Given data =>
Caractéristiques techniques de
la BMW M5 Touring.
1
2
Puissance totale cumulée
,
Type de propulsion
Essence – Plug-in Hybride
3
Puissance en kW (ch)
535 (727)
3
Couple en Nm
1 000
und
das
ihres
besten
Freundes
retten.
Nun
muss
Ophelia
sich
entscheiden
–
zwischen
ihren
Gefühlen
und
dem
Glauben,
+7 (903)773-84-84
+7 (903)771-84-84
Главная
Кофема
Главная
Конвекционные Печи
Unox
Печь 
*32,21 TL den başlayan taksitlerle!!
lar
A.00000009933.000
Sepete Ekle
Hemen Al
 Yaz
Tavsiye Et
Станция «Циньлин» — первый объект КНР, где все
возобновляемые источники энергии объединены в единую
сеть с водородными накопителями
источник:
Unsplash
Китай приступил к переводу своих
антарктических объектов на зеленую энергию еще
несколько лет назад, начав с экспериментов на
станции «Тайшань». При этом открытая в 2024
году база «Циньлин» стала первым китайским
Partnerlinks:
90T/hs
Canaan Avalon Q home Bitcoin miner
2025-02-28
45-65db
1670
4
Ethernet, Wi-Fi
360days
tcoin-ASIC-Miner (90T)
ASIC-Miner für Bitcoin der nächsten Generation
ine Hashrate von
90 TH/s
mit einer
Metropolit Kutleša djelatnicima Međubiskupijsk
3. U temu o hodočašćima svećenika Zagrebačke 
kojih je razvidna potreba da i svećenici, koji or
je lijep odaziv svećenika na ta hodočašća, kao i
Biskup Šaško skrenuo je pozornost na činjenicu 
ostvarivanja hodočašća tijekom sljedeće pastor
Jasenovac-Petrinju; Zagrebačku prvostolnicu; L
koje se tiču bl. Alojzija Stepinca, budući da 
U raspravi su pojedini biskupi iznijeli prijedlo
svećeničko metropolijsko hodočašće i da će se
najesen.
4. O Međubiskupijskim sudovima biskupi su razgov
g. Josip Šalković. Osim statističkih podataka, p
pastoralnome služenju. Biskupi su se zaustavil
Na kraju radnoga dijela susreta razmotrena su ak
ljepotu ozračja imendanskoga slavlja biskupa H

The task => Your task is to extract all of the records exactly.

Written solution =>
Caractéristiques techniques de
la BMW M5 Touring.
1
2
Puissance totale cumulée
,
Type de propulsion
Essence – Plug-in Hybride
3
Puissance en kW (ch)
535 (727)
3
Couple en Nm
1 000
und
das
ihres
besten
Freundes
retten.
Nun
muss
Ophelia
sich
entscheiden
–
zwischen
ihren
Gefühlen
und
dem
Glauben,
+7 (903)773-84-84
+7 (903)771-84-84
Главная
Кофема
Главная
Конвекционные Печи
Unox
Печь 
*32,21 TL den başlayan taksitlerle!!
lar
A.00000009933.000
Sepete Ekle
Hemen Al
 Yaz
Tavsiye Et
Станция «Циньлин» — первый объект КНР, где все
возобновляемые источники энергии объединены в единую
сеть с водородными накопителями
источник:
Unsplash
Китай приступил к переводу своих
антарктических объектов на зеленую энергию еще
несколько лет назад, начав с экспериментов на
станции «Тайшань». При этом открытая в 2024
году база «Циньлин» стала первым китайским
Partnerlinks:
90T/hs
Canaan Avalon Q home Bitcoin miner
2025-02-28
45-65db
1670
4
Ethernet, Wi-Fi
360days
tcoin-ASIC-Miner (90T)
ASIC-Miner für Bitcoin der nächsten Generation
ine Hashrate von
90 TH/s
mit einer
Metropolit Kutleša djelatnicima Međubiskupijsk
3. U temu o hodočašćima svećenika Zagrebačke 
kojih je razvidna potreba da i svećenici, koji or
je lijep odaziv svećenika na ta hodočašća, kao i
Biskup Šaško skrenuo je pozornost na činjenicu 
ostvarivanja hodočašća tijekom sljedeće pastor
Jasenovac-Petrinju; Zagrebačku prvostolnicu; L
koje se tiču bl. Alojzija Stepinca, budući da 
U raspravi su pojedini biskupi iznijeli prijedlo
svećeničko metropolijsko hodočašće i da će se
najesen.
4. O Međubiskupijskim sudovima biskupi su razgov
g. Josip Šalković. Osim statističkih podataka, p
pastoralnome služenju. Biskupi su se zaustavil
Na kraju radnoga dijela susreta razmotrena su ak
ljepotu ozračja imendanskoga slavlja biskupa H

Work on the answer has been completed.